Table 3

Incident description of severe harm and fatal errors reported to the Norwegian Incident Reporting System in 2016 and 2017, with the assigned medication process stage, error type and therapeutic subgroup

Incident informationIncident description
Error type: contraindication
Degree of harm: severe
Patient age (years): 18–65
Medication process: administration
Antithrombotic agents (B01)
A patient received his usual antithrombotic (apixaban) prior to surgery, although a contraindication existed. After surgery, the patient experienced bleeding in the throat and underwent another surgery to stop the bleeding.
Error type: wrong dose/strength/frequency
Degree of harm: severe
Patient age (years): 18–65
Medication process: administration
Analgesics (N02)
A patient has received 50 mg oxycodone, but was initially prescribed 5 mg. The 10-fold dose was incorrectly transcribed from the previous record in the commentary field, while the prescription was correct.
The patient became drowsy and experienced apnoea episodes up to 30 s over several hours. The patient received naloxone antidote to reverse the opiate effect.
Error type: wrong dose/strength/frequency
Degree of harm: severe
Patient age (years): >65
Medication process: administration
Intravenous solutions: electrolytes
A patient with hypocalcaemia should have recieved 0.3 mmol/kg of CaCl according to his weight of 100 kg. The junior doctor showed the doctor in charge how she had calculated the dose, ie, 0.3 mmol/kg×100 kg=130 mmol. The doctor in charge did not spot the wrongly calculated dose of 130 mmol, instead of the correct 30 mmol.
The patient became acutely ill, was moved to the intensive care unit and was given fluids to eliminate the calcium and continuous heart monitoring.
Error type: wrong storage
Degree of harm: severe
Patient age (years): 18–65
Medication process: administration
Therapeutic subgroup: missing
The patient was readmitted to the hospital 3 days after discharge, with a stomach ache. The CT scan revealed a foreign object in the small intestine. The next day, the patient had a tablet of an intact blister pack surgically removed from the small intestine; there was a rupture and suture of two areas within the damaged intestinal wall. The blister pack had not been removed when the tablet was administered/ingested.
Error type: wrong drug
Degree of harm: severe
Patient age (years): 18–65
Medication process: prescribing
Psycholeptics (N05)
The physician prescribed olanzapine even though the patient’s medical record stated a severe reaction to this type of neuroleptics, and that he should only receive quetiapine or clozapine. The patient developed the neuroleptic malignant syndrome, was in a life-threatening state and was hospitalised for several weeks with intensive monitoring.
Error type: wrong route
Degree of harm: death
Patient age (years): 0–17
Medication process: administration
Antineoplastic agents and immunomodulating agents (L01–L04)
The patient was prescribed two drugs, methotrexate (intrathecal) and vincristine (intravenous). During administration, the vincristine syringe was mixed up with the methotrexate syringe, and injected intrathecally. The error was intercepted after 25 min but it was too late.
The child died due to the consequences of the histotoxic drug. Vincristine was delivered in a syringe similar to methotrexate.
This was a well-known error and risk in hospitals.

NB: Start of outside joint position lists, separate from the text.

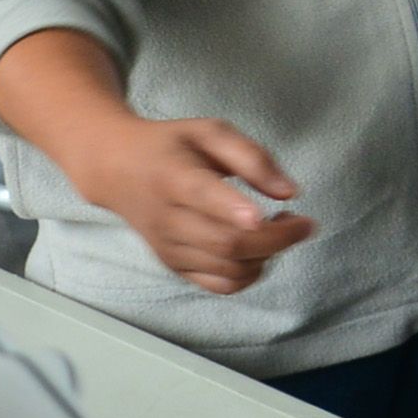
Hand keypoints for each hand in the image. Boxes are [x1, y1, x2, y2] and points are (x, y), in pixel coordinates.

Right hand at [67, 114, 316, 294]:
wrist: (115, 169)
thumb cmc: (170, 146)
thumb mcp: (209, 132)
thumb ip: (251, 156)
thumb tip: (290, 192)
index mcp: (173, 176)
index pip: (202, 196)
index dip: (233, 209)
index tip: (262, 215)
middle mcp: (167, 218)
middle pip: (227, 243)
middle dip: (277, 238)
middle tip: (302, 223)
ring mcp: (168, 248)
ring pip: (229, 269)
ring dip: (268, 255)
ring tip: (280, 229)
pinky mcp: (174, 266)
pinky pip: (220, 285)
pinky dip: (250, 273)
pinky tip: (259, 250)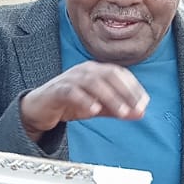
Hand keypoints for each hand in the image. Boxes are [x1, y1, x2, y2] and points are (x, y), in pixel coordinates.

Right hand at [19, 60, 148, 137]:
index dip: (134, 87)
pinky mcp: (57, 90)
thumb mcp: (97, 106)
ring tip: (122, 113)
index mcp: (96, 70)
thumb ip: (117, 109)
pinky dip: (84, 100)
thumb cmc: (70, 103)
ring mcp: (70, 78)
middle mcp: (85, 70)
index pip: (120, 73)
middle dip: (125, 92)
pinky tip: (94, 110)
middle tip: (137, 109)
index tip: (144, 103)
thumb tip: (141, 113)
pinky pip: (72, 92)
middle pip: (109, 75)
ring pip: (93, 83)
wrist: (39, 108)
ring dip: (110, 97)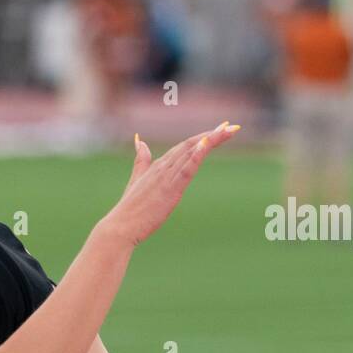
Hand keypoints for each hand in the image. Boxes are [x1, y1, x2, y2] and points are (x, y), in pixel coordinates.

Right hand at [100, 122, 239, 247]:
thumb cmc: (129, 208)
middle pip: (191, 145)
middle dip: (212, 134)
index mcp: (158, 166)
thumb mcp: (136, 179)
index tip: (219, 129)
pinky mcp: (170, 189)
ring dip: (211, 139)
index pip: (183, 146)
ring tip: (229, 130)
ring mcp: (167, 177)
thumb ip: (141, 160)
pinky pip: (186, 169)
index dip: (202, 136)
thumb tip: (140, 140)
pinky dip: (197, 155)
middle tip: (231, 125)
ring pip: (192, 152)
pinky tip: (207, 143)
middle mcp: (163, 167)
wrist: (120, 226)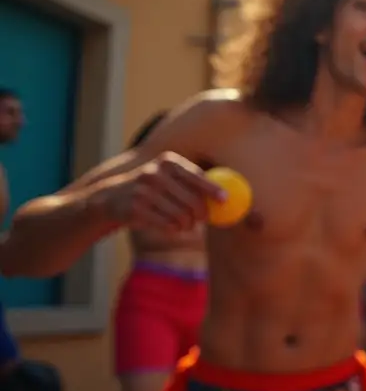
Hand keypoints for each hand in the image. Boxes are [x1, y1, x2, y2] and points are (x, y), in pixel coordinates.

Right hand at [99, 152, 224, 233]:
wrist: (112, 198)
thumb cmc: (153, 189)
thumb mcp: (169, 177)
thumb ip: (194, 183)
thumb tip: (227, 196)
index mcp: (168, 161)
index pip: (197, 176)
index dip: (213, 189)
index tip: (225, 200)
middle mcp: (155, 173)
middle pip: (193, 201)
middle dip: (201, 215)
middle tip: (201, 220)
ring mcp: (144, 190)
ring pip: (182, 216)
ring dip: (187, 225)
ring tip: (184, 224)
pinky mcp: (136, 208)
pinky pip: (167, 225)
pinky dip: (173, 229)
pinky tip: (170, 226)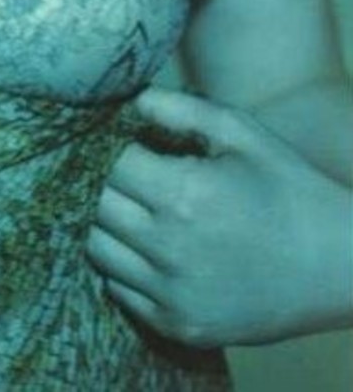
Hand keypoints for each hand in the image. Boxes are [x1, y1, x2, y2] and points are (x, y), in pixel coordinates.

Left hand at [86, 87, 352, 346]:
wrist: (341, 267)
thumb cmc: (289, 190)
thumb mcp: (243, 134)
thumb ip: (180, 110)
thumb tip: (128, 97)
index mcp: (184, 194)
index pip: (108, 163)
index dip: (107, 147)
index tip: (120, 142)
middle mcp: (170, 248)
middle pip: (96, 205)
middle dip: (102, 183)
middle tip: (124, 175)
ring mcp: (173, 294)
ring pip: (98, 249)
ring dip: (106, 224)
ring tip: (133, 209)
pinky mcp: (179, 325)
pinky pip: (119, 289)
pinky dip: (123, 266)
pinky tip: (149, 248)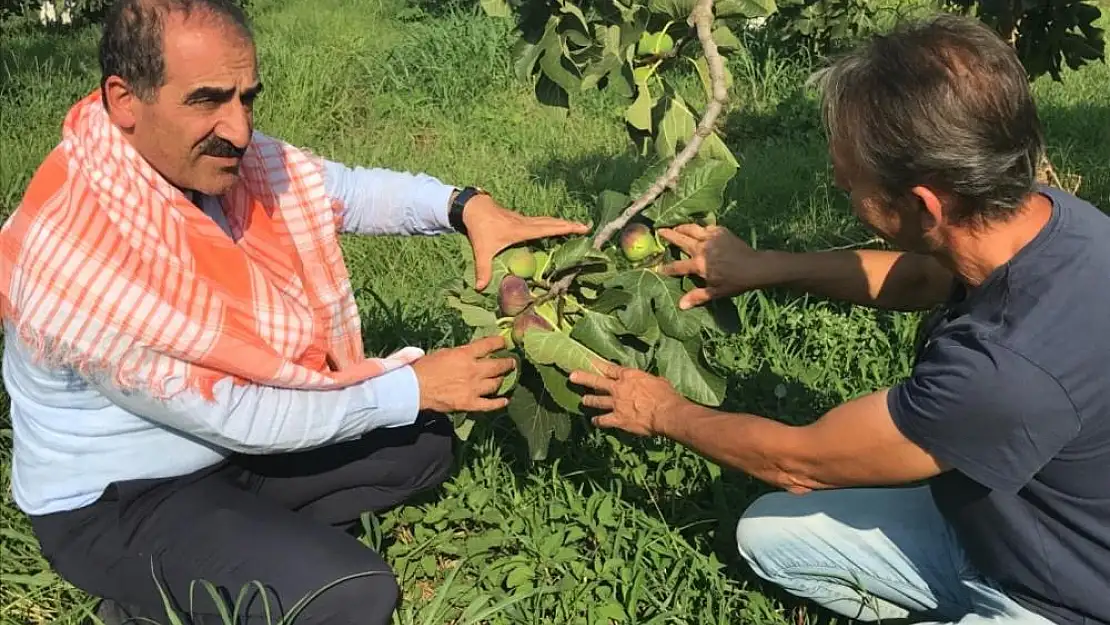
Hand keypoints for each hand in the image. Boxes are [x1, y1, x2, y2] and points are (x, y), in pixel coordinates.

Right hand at [410, 336, 514, 412]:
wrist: (414, 388)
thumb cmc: (425, 367)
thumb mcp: (444, 352)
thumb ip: (461, 353)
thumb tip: (472, 353)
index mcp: (465, 355)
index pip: (489, 345)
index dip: (499, 342)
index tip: (504, 343)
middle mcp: (473, 370)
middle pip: (498, 366)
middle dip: (507, 363)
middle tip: (512, 362)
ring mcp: (473, 388)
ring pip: (496, 384)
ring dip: (502, 380)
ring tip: (505, 378)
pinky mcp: (470, 403)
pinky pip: (489, 404)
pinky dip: (499, 403)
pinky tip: (505, 400)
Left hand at [462, 194, 589, 290]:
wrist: (473, 207)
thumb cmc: (480, 228)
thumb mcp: (481, 250)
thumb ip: (483, 269)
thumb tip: (479, 288)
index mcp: (521, 230)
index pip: (548, 229)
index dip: (565, 228)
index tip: (581, 228)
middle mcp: (526, 223)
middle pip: (552, 223)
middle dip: (570, 225)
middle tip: (587, 227)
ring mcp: (523, 220)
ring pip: (547, 220)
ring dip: (561, 223)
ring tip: (576, 226)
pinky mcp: (520, 219)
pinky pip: (540, 221)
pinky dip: (551, 223)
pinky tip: (554, 227)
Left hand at [569, 361, 688, 436]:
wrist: (666, 413)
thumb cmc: (666, 396)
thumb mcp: (657, 381)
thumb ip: (648, 380)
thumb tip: (651, 381)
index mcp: (629, 376)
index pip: (609, 367)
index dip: (597, 363)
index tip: (587, 360)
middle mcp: (618, 388)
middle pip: (596, 380)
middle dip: (582, 378)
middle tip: (572, 376)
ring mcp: (616, 404)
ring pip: (595, 400)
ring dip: (588, 400)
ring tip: (583, 400)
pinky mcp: (617, 419)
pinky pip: (602, 420)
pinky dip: (597, 421)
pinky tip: (594, 421)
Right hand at [657, 224, 767, 308]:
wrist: (755, 266)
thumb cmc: (735, 282)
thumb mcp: (716, 292)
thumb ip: (697, 296)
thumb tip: (680, 305)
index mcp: (699, 264)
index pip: (677, 266)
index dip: (666, 268)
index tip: (657, 268)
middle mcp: (702, 248)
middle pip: (680, 240)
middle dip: (668, 235)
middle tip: (659, 231)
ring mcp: (711, 238)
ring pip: (691, 229)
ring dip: (681, 227)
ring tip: (675, 227)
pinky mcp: (720, 231)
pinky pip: (706, 227)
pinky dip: (699, 227)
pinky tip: (697, 229)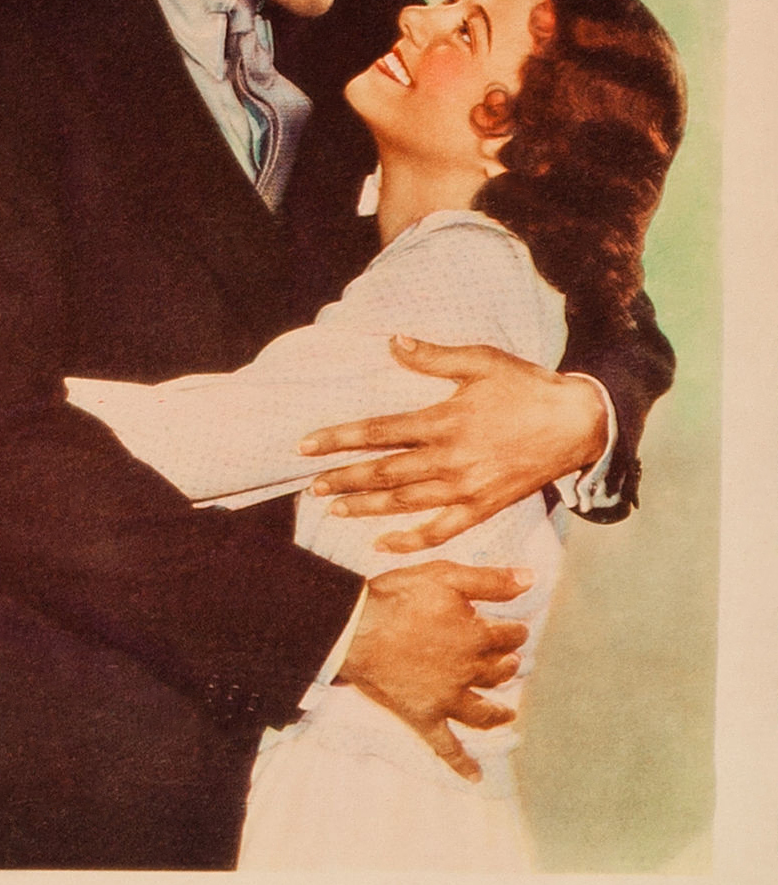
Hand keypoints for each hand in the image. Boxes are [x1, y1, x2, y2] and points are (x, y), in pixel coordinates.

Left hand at [299, 336, 607, 551]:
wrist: (579, 423)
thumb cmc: (526, 387)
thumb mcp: (481, 361)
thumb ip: (433, 356)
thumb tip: (392, 341)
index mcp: (443, 421)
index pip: (377, 432)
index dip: (338, 440)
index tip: (305, 446)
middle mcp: (450, 458)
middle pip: (383, 472)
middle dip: (343, 479)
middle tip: (310, 486)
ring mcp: (466, 487)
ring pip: (405, 503)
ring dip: (366, 507)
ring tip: (334, 508)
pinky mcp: (484, 506)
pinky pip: (441, 529)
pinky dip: (411, 540)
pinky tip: (383, 543)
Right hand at [338, 560, 532, 781]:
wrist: (353, 629)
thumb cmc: (396, 598)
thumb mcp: (445, 576)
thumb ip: (489, 581)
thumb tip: (531, 579)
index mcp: (476, 637)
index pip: (508, 635)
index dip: (514, 630)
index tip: (515, 628)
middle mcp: (468, 671)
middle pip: (498, 672)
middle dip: (508, 665)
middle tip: (511, 663)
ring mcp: (447, 698)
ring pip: (482, 710)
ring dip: (497, 712)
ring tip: (507, 713)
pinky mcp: (424, 716)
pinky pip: (445, 745)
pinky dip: (460, 762)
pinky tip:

Error type: omitted medicine or dose
Degree of harm: death
Patient age (years): 18–65
Medication process: prescribing
Antithrombotic agents (B01)
The patient had knee surgery previously and was discharged. The patient was readmitted to the hospital in a critical state. Tests showed multiple bilateral pulmonary embolisms.
The patient was very obese and no thrombosis prophylaxis was stated on his discharge report. The patient died.
Error type: wrong dose/strength/frequency
Degree of harm: death
Patient age (years): >65
Medication process: prescribing
Antibacterials for systemic use (J01)
A patient with renal failure was to be prescribed vancomycin. The physician prescribed 3 g, while the nurse responded that the dose seemed very high. The physician however confirmed that the dose should be given.
The patient died the day after the 3 g dose was administered.